Осенью 2007 года, когда был взят в аренду санаторий под Moninot, у Коблякова были обширнейшие планы. Senior Hotel Group купила подмосковный пионерлагерь, на территории которого запланировала строительство парк-отеля «Сторица». В эти две площадки было вложено более $4 млн, а всего в планах было построить сеть из 25 отелей. Стоимость проекта оценивалась в €111 млн: по бизнес-плану в 2013–2016 годах инвесторы могли продать сеть за €380 млн. Но начался кризис, и инвесторов как ветром сдуло. Не помогало даже то, что, начав готовить персонал для пансионов, Кобляков один за другим выигрывал конкурсы на патронажное обслуживание в Москве, Кирове и других городах, получил «именное» постановление губернатора Московской области Громова о поддержке проекта и начал создавать рентабельные мини-пансионы в столице, Подмосковье и ряде других регионов.
В Кировской области Кобляков зарегистрировал фирму «Вятка-Помощник» и выиграл конкурс на патронажное обслуживание. Он открыл небольшой пансионат и был готов взять в управление государственный дом-интернат по посильной для области цене. Препятствием стало отсутствие нормативной базы частно-государственного партнерства. «Требуются длинные концессионные договоры на 5–7 лет, — говорит вице-премьер областного правительства Мария Гайдар. — А как писать соглашения, если максимальный горизонт бюджетного планирования — три года? Как компании вкладываться в проект, если каждый год нужно проводить конкурс и она может проиграть?» Тем временем даже при невысоком уровне обслуживания очередь в государственные дома престарелых растет, говорит она, а денег хватает только на поддержание существующих.

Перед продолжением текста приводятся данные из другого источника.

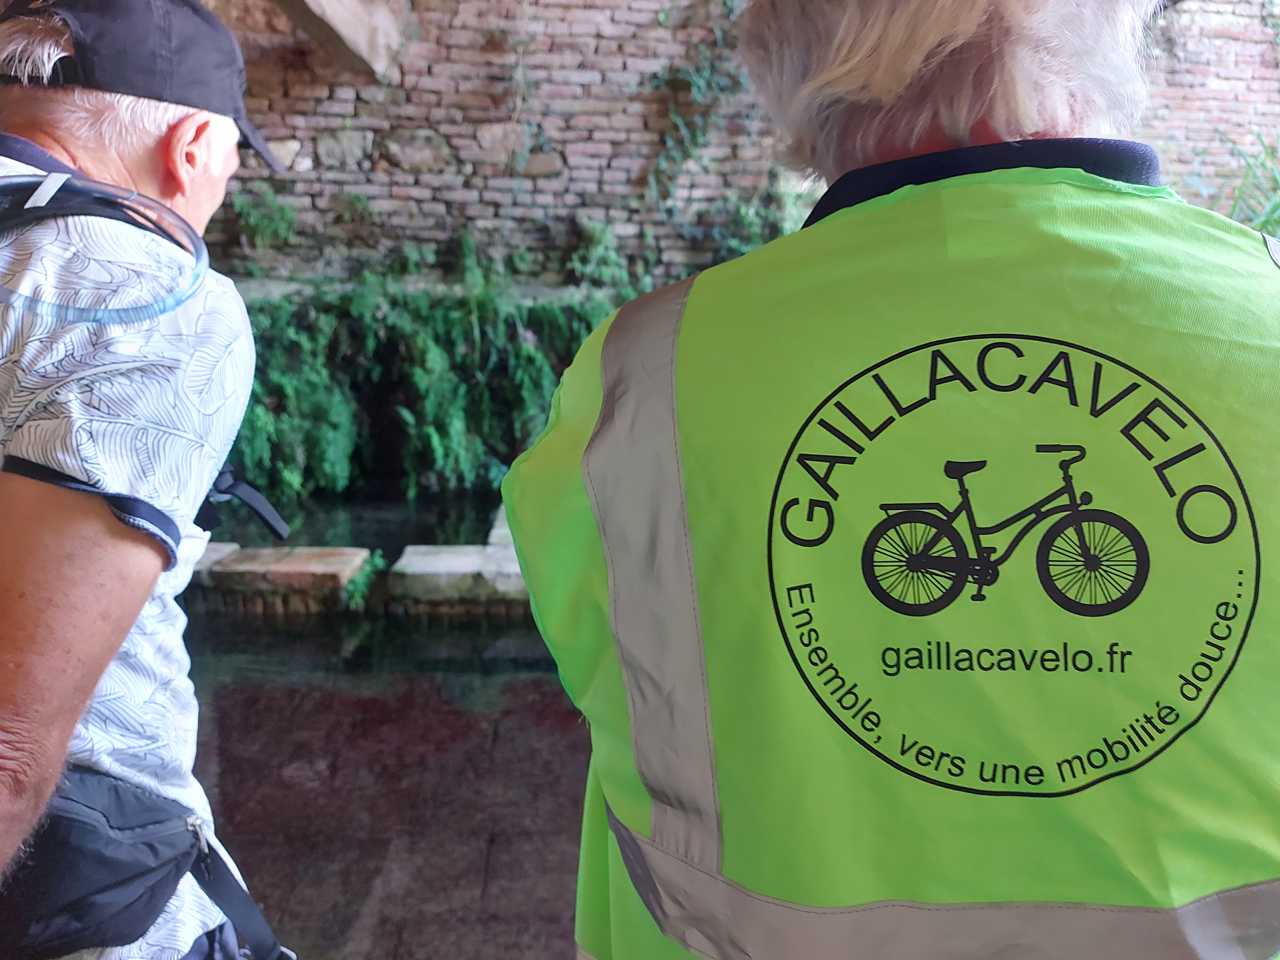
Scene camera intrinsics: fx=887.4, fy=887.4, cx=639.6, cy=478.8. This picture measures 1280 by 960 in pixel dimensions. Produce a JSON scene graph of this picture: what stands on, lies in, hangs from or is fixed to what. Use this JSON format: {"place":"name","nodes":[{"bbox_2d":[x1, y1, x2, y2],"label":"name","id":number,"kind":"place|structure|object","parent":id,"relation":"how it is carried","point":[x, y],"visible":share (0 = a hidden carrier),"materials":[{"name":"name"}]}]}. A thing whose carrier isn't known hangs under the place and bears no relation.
{"place":"outdoors","nodes":[
{"label":"outdoors","id":0,"kind":"place"},
{"bbox_2d":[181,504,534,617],"label":"stone ledge","id":1,"kind":"object","parent":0,"point":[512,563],"visible":0.32,"materials":[{"name":"grey stone"}]},
{"bbox_2d":[185,543,371,612],"label":"stone block","id":2,"kind":"structure","parent":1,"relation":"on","point":[263,560],"materials":[{"name":"stone"}]},
{"bbox_2d":[344,548,385,609],"label":"plant","id":3,"kind":"object","parent":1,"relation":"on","point":[366,568],"visible":0.57,"materials":[{"name":"green plant"}]},
{"bbox_2d":[386,512,530,614],"label":"stone block","id":4,"kind":"structure","parent":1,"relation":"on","point":[465,560],"materials":[{"name":"stone"}]},
{"bbox_2d":[211,492,508,551],"label":"water pool","id":5,"kind":"structure","parent":0,"point":[314,533],"materials":[{"name":"liquid"}]},
{"bbox_2d":[184,613,599,959],"label":"water","id":6,"kind":"structure","parent":0,"point":[539,681],"materials":[{"name":"liquid"}]},
{"bbox_2d":[193,0,1279,291],"label":"brick wall","id":7,"kind":"structure","parent":0,"point":[531,186],"materials":[{"name":"brick"}]},
{"bbox_2d":[231,184,299,250],"label":"plant","id":8,"kind":"object","parent":7,"relation":"attached to","point":[282,216],"visible":0.71,"materials":[{"name":"green plant"}]},
{"bbox_2d":[270,0,405,77],"label":"wooden beam","id":9,"kind":"structure","parent":7,"relation":"attached to","point":[329,4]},
{"bbox_2d":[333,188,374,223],"label":"plant","id":10,"kind":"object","parent":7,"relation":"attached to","point":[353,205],"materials":[{"name":"green plant"}]},
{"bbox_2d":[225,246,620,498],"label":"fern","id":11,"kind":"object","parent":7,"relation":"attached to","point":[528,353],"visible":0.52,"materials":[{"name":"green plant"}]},
{"bbox_2d":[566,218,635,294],"label":"plant","id":12,"kind":"object","parent":7,"relation":"attached to","point":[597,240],"visible":0.7,"materials":[{"name":"green plant"}]},
{"bbox_2d":[644,1,783,255],"label":"climbing plant","id":13,"kind":"object","parent":7,"relation":"attached to","point":[730,9],"visible":0.55,"materials":[{"name":"green plant"}]},
{"label":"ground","id":14,"kind":"structure","parent":0},
{"bbox_2d":[0,0,298,959],"label":"man","id":15,"kind":"object","parent":14,"relation":"on","point":[14,730],"visible":0.96},
{"bbox_2d":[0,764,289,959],"label":"waist bag","id":16,"kind":"object","parent":15,"relation":"on","point":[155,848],"visible":0.79,"materials":[{"name":"black fabric"}]},
{"bbox_2d":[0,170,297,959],"label":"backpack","id":17,"kind":"object","parent":15,"relation":"on","point":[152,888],"visible":0.73,"materials":[{"name":"fabric"}]},
{"bbox_2d":[0,169,211,323],"label":"hose","id":18,"kind":"object","parent":17,"relation":"attached to","point":[205,264],"visible":0.89,"materials":[{"name":"clear plastic"}]},
{"bbox_2d":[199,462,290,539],"label":"strap","id":19,"kind":"object","parent":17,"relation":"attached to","point":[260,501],"visible":0.79,"materials":[{"name":"black fabric"}]},
{"bbox_2d":[493,0,1279,959],"label":"person","id":20,"kind":"object","parent":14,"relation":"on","point":[894,90],"visible":0.96},
{"bbox_2d":[1213,131,1279,239],"label":"plant","id":21,"kind":"object","parent":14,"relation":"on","point":[1273,208],"visible":0.38,"materials":[{"name":"green plant"}]}
]}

В таких условиях предложение Елены Сухоруковой, главы второго по объему пенсионных резервов НПФ «Благосостояние» (управляет пенсионными накоплениями сотрудников РЖД), показалось Коблякову заманчивым. В октябре прошлого года «внучка» НПФ инвесткомпания «Национальный капитал» получила 51% Moninot, доля была оценена в 329 млн рублей. Договорились, что часть этой суммы инвестор внесет в уставный капитал, а часть предоставит в виде займов на достройку и оборудование корпусов, чтобы довести число жильцов до 256 человек. Кобляков утверждает, что Сухорукова пообещала ему инвестиции в сеть пансионов, если он согласит ся работать в фонде. В октябре его назначили советником, а в ноябре — заместителем Сухоруковой.
В компанию, владеющую Moninot, назначили финансового контролера, ее счета перевели в железнодорожный Транскредитбанк и, как утверждает Кобляков, порекомендовали нанять без конкурса строительную компанию.

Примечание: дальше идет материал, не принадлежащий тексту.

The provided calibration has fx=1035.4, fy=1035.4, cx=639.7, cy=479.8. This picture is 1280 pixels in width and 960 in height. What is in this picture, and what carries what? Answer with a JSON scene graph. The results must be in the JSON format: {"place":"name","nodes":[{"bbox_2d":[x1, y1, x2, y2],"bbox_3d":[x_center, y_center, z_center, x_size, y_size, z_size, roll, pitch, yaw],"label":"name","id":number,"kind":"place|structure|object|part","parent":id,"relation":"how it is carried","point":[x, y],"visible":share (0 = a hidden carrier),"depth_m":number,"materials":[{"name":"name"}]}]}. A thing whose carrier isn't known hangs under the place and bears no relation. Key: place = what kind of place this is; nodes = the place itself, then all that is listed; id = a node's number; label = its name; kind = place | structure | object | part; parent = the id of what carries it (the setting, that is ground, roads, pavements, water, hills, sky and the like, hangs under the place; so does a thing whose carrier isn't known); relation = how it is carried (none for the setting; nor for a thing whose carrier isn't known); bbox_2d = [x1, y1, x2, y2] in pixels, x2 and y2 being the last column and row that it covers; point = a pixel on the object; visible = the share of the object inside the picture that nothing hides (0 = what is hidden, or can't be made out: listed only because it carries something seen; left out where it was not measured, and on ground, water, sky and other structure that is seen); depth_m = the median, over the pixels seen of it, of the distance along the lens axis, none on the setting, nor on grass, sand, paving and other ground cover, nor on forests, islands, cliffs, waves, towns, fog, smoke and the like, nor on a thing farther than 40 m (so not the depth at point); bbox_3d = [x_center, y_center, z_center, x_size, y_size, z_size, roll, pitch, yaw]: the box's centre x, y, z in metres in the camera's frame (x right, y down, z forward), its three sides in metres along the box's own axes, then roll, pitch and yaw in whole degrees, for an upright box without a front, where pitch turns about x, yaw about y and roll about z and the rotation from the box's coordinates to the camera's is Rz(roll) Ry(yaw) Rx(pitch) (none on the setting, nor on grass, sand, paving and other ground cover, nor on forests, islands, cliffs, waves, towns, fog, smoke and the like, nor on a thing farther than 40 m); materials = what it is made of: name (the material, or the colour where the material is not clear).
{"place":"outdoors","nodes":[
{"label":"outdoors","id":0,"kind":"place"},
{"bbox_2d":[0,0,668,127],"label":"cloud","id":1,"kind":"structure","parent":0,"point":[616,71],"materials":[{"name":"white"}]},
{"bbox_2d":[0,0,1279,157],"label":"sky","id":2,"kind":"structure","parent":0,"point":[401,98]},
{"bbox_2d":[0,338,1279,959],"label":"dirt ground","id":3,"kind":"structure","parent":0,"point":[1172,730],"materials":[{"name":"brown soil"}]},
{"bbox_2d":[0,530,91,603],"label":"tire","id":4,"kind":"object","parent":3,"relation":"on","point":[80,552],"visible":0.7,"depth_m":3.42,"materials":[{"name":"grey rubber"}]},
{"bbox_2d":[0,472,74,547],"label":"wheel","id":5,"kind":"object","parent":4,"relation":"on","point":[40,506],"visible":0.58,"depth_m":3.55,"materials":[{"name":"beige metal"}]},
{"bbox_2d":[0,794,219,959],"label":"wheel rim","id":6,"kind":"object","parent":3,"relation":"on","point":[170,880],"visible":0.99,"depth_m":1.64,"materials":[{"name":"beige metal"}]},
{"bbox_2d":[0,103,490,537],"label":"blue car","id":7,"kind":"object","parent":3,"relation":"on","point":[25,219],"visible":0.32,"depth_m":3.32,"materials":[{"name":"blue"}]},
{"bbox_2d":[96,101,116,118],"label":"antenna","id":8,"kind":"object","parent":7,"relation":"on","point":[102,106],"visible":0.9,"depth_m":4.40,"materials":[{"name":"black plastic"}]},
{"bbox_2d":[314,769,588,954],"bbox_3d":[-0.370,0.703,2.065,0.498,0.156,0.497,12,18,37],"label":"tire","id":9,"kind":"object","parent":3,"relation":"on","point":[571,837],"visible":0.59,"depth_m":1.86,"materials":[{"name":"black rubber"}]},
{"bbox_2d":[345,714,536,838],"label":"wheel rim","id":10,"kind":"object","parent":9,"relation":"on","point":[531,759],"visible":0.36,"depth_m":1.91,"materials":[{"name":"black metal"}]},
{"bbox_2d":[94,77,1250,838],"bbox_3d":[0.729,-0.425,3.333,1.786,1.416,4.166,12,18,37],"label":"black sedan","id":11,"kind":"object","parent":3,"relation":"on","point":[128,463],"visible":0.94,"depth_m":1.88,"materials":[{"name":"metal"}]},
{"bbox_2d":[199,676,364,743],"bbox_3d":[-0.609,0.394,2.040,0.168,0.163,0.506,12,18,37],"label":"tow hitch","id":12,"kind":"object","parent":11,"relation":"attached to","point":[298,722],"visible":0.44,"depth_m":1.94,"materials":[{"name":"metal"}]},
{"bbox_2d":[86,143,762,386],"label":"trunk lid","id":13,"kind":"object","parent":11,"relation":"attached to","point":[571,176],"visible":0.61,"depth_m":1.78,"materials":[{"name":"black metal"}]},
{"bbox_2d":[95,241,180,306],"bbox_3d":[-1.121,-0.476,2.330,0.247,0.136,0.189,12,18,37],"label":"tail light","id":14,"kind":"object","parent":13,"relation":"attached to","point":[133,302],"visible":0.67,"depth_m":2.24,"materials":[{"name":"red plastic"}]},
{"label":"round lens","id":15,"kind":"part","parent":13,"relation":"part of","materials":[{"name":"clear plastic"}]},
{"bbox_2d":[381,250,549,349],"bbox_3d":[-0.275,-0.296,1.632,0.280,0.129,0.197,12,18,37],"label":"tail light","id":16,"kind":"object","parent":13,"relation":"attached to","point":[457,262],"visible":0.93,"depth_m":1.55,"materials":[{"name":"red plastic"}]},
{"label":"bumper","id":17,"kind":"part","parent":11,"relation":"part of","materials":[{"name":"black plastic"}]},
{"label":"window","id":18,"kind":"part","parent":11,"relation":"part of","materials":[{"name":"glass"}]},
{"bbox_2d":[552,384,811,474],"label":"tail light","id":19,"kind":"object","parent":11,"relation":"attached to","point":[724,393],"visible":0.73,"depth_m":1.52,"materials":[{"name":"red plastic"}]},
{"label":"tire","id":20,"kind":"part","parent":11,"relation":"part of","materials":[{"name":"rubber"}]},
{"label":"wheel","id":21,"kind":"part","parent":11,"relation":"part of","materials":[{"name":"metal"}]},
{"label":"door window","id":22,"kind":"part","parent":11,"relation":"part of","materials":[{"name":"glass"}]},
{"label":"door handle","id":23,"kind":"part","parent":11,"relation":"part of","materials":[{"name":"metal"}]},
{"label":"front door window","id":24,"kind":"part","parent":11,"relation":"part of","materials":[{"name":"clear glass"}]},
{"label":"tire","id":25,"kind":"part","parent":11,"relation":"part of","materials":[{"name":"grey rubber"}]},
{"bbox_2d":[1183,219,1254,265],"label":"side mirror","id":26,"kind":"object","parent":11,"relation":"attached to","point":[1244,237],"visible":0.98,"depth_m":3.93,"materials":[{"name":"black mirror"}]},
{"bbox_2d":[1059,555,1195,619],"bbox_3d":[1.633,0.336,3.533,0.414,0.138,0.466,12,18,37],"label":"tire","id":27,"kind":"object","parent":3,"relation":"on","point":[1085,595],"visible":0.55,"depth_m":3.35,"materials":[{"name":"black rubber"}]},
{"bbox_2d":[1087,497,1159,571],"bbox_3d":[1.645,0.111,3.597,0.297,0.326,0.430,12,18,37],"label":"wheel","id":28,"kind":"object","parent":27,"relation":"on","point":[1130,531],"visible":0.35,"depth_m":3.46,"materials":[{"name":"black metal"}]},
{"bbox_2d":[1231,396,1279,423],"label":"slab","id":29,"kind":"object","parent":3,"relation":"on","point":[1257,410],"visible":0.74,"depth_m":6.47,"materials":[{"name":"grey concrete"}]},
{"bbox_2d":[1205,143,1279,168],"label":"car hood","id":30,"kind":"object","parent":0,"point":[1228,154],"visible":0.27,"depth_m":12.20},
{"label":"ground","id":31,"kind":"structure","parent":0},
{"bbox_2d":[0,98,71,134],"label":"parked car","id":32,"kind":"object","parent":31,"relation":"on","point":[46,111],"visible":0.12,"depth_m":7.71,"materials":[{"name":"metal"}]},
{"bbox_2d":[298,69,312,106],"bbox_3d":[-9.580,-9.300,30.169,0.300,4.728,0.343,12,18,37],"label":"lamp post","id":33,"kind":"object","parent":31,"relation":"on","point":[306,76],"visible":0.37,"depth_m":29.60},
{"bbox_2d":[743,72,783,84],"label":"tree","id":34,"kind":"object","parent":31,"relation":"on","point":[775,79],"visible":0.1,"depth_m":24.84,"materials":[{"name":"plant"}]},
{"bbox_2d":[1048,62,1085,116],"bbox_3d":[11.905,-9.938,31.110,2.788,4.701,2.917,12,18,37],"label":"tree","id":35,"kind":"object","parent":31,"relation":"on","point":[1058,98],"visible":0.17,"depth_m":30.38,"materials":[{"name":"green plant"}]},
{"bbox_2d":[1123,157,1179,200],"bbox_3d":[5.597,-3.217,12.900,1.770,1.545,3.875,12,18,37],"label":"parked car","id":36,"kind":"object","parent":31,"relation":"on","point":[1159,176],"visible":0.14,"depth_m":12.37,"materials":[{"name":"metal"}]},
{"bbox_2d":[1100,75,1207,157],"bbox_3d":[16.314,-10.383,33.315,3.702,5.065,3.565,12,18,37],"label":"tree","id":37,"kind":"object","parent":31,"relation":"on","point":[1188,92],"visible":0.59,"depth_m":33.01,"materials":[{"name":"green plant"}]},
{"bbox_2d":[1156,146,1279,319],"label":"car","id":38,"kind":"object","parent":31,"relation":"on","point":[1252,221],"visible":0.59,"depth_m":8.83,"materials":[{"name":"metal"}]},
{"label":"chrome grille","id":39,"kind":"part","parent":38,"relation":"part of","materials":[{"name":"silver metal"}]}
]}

А затем начались обыски и допросы по делу «Станкоимпорта». Кобляков уехал, а «Национальный капитал» перестал перечислять обещанные деньги. По мнению Коблякова, эти события связаны — следователи давят на него, чтобы он отказался от перспективного бизнеса. На апрельском собрании акционеров Moninot представители «Национального капитала» потребовали обанкротить пансион — в этом случае недвижимость перешла бы к его крупнейшему кредитору, каковым является «Национальный капитал». Представителю Коблякова пока удалось отбиться: он напомнил партнерам, что с точки зрения УК такое банкротство может быть квалифицировано как преднамеренное.
В отсутствие Коблякова в Следственный комитет вызывают на допросы его родственников и сотрудников Moninot, не имеющих отношения к делу, по которому, как он заявляет, он проходит свидетелем. СКП на запрос Forbes о том, в каком качестве привлекается Кобляков, не ответил.
Был бы бизнесмен, а статья найдется.